West Midlands multiple openings and closures in 2014

  No of store closures 2014 Number of store openings 2014 Store openings by day 2014 Store closures by day 2014 Net change 2014 (units) Net change 2013 (units)
West Midlands  524 (2013: 547) 371 (2013: 471)  1.02 (2013: 1.29) 1.44 (2013: 1.50 -153 -76
Birmingham 87 75 0.21 0.24 -12 -24
Bloxwich 0 1 0.00 0.00 1 0
Bromsgrove 8 4 0.01 0.02 -4 8
Burton-upon-Trent 15 9 0.02 0.04 -6 5
Cannock 11 7 0.02 0.03 -4 8
Coventry 30 19 0.05 0.08 -11 -8
Dudley 11 2 0.01 0.03 -9 -6
Evesham 15 5 0.01 0.04 -10 -3
Halesowen 12 2 0.01 0.03 -10 4
Harborme 7 7 0.02 0.02 0 -6
Hereford 23 14 0.04 0.06 -9 -1
Kidderminster 14 8 0.02 0.04 -6 -1
Kings Heath 7 6 0.02 0.02 -1 -4
Leamington Spa 18 15 0.04 0.05 -3 -2
Lichfield 10 9 0.02 0.03 -1 0
Newcastle-under-Lyme 8 11 0.03 0.02 3 -5
Nuneaton 18 7 0.02 0.05 -11 -8
Redditch 10 15 0.04 0.03 5 -3
Rugby 14 9 0.02 0.04 -5 -2
Shirley 5 3 0.01 0.01 -2 3
Shrewsbury 18 20 0.05 0.05 2 5
Solihull 20 18 0.05 0.05 -2 -2
Stafford 14 8 0.02 0.04 -6 -5
Stoke-on-Trent 28 12 0.03 0.08 -16 2
Stourbridge 5 5 0.01 0.01 0 -6
Stratford-upon-Avon 9 12 0.03 0.02 3 -1
Sutton Coldfield 13 8 0.02 0.04 -5 0
Tamworth 11 11 0.03 0.03 0 -4
Uttoxeter 3 5 0.01 0.01 2 -4
Walsall 21 12 0.03 0.06 -9 -5
Wolverhampton 35 14 0.04 0.10 -21 0
Worcester 24 18 0.05 0.07 -6 -8
Source: Local Data Company            

The analysis also highlights the changing profile of town centres across the West Midlands, with mobile phones shops, former bank branches, money services shops, fashion shops and estate agents all most likely to be pulling down their shutters in 2014.
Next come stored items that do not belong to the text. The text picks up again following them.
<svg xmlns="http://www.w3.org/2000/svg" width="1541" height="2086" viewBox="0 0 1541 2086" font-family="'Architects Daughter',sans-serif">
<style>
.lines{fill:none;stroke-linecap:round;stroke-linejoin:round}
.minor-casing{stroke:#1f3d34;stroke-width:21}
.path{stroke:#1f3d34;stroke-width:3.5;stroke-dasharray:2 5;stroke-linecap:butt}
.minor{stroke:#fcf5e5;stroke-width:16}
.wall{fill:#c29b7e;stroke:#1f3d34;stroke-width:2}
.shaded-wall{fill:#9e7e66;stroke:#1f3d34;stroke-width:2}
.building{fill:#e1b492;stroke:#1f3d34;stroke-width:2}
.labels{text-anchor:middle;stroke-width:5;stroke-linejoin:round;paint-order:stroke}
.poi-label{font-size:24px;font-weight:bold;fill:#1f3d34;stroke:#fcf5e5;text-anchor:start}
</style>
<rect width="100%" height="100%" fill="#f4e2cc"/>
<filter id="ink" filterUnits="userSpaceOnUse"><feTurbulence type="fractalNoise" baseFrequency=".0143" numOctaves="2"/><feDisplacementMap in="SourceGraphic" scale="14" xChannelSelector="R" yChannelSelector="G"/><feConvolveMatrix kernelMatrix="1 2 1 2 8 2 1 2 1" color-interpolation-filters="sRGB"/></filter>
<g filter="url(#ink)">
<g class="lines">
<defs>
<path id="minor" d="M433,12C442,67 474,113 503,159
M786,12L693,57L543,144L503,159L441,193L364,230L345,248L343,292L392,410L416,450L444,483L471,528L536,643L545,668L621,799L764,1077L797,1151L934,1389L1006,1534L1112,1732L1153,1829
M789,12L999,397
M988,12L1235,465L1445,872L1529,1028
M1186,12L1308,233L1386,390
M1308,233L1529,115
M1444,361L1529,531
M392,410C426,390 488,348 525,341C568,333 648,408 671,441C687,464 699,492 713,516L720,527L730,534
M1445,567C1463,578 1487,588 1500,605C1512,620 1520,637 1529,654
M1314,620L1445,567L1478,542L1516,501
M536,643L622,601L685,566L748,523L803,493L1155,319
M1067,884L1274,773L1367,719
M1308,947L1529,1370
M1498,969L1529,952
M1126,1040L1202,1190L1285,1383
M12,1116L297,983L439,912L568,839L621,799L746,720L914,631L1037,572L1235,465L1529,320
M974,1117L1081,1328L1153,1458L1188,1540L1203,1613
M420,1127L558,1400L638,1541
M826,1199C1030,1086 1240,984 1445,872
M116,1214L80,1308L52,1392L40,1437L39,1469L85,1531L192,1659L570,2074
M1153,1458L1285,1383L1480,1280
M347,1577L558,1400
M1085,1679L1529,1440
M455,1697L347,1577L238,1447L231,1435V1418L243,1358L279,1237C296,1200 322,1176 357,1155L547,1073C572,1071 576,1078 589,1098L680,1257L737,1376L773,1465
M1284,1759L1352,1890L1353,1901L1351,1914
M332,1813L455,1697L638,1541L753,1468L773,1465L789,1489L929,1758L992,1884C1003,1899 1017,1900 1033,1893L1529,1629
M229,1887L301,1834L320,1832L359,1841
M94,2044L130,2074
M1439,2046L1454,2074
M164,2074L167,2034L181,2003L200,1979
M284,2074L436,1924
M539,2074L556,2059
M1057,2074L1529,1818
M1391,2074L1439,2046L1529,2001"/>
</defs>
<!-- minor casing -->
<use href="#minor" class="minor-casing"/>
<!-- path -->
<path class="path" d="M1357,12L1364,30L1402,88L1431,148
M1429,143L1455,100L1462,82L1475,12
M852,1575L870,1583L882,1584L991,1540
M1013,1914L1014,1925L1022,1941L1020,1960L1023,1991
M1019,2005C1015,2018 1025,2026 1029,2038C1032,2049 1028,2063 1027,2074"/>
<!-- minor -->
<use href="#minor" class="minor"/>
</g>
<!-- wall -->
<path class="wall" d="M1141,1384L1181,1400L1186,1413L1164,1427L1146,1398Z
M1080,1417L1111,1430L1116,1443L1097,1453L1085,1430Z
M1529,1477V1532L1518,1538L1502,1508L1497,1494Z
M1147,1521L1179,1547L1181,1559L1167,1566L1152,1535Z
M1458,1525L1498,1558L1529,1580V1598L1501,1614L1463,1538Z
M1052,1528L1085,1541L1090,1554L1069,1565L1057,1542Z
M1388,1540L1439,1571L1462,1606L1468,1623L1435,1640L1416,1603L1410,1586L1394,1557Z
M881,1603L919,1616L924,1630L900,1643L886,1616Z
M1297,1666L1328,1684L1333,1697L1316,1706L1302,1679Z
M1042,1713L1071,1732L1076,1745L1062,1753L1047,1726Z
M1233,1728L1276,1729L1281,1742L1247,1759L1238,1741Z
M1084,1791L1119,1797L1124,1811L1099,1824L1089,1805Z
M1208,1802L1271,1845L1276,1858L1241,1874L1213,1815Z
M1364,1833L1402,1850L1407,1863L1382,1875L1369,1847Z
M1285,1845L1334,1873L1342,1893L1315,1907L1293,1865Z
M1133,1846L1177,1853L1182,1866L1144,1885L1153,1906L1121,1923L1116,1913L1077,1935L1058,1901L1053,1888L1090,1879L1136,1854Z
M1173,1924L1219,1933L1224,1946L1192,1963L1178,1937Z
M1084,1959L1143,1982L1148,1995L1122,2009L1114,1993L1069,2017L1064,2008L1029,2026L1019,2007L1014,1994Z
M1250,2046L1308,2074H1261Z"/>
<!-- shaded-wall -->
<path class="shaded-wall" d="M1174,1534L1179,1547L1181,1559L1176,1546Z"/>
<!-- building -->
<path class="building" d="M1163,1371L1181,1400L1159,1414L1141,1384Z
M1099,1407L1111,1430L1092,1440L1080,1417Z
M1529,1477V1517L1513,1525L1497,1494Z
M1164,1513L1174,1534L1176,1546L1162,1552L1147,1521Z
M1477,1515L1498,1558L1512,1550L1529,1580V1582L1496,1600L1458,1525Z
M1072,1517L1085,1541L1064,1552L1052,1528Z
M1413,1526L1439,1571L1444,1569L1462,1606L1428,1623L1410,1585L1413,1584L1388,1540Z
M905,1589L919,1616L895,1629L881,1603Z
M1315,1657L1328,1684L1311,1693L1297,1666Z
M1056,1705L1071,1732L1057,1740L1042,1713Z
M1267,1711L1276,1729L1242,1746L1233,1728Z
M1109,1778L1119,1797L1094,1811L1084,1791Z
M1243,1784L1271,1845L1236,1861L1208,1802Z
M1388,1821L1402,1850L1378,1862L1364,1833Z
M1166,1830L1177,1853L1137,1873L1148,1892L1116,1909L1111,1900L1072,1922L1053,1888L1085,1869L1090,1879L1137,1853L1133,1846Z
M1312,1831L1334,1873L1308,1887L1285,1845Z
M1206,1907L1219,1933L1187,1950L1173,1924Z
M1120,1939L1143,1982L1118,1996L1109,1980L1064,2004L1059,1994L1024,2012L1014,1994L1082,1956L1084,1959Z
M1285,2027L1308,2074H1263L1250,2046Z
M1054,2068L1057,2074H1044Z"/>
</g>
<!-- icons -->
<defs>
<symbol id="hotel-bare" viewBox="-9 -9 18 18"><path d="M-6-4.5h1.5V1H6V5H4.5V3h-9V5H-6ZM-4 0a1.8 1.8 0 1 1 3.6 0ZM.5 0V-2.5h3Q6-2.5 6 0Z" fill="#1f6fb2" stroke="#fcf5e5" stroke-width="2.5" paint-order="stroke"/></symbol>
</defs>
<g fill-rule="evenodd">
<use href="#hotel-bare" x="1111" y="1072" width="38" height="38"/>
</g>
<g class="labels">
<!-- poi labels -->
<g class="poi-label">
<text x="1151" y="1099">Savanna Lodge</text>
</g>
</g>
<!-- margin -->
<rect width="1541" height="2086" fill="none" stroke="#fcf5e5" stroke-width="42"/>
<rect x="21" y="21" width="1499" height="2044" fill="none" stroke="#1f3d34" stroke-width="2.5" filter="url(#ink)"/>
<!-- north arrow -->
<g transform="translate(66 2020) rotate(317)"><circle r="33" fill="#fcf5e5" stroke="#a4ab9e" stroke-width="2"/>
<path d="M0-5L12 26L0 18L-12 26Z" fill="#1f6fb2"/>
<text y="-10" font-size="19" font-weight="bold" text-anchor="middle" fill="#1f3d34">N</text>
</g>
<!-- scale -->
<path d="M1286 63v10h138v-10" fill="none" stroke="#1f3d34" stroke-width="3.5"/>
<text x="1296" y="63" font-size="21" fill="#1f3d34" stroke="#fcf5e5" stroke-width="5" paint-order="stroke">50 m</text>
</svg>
The collapse of major retailers such as Staffordshire-based Phones 4u was a major contributing factor is this.

Charity shops, e-cigarettes outlets, jewellers, shoe shops, financial advisors, coffee shops and discount stores (single-price stores such as Poundland) were among those opening the most branches during 2014.

Rob Hunt, restructuring partner at PwC in the West Midlands, said: “This year’s numbers expose the harsh impact of ‘macro’ changes on the high street, especially in certain sub-sectors.

“Increasing regulation for money shops, the advance of technology for some phone operators and the continued shift to the internet in the clothing sector. Despite the benign economy, the net loss of shops has accelerated. The insolvencies of Phones4U, Albemarle & Bond, and La Senza, a diverse cross-section of the retail market, epitomise these factors.

“Despite the continuing problem of closures, new sub-sectors, such as discount shops and charity shops keep growing. The strength of the restaurant and fast-food sectors is also a boost for the high street.” 

               
“We’re again seeing the continued effects of the digital revolution and consequent change in customer behaviour play out on the high street – these trends have been with us for some time and we should expect the rate of closures to continue,” added Lyon.

“As customers are embracing new digital and mobile technologies, traditional retail channels to market are being forced to integrate with online channels to respond to this change in behaviour. The impact of this is that many retailers are choosing to invest in their online offering, rather than their store portfolio.

“The future can be seen by watching the ‘digital natives’ at work and play – those who have grown up with online shopping, mobile phones and wide-spread broadband have a very different relationship with traditional high streets than the previous generations. Rather than try to recreate the past, the high street needs to evolve to be relevant to the future.”

Matthew Hopkinson, director of The Local Data Company, said: “This analysis shows the second most significant annual decline in chain retailers in our town centres – a net loss of 987 stores versus the all-time high of 2012 when 1,779 units pulled down the shutters for the last time. This is an increase of 266% compared to the net closure of 371 shops in 2013.

“Our town centres continue to evolve away from traditional shops and services to leisure – food & beverage and entertainment. This is reflected by American and British restaurants featuring in the top 10 risers along with the impact of click and collect services showing a 20% growth in 2014.

“Change will continue and the area to watch in 2015 is the battle of the convenience and food store sector as supermarkets, the discounters and pound shops fight it out.”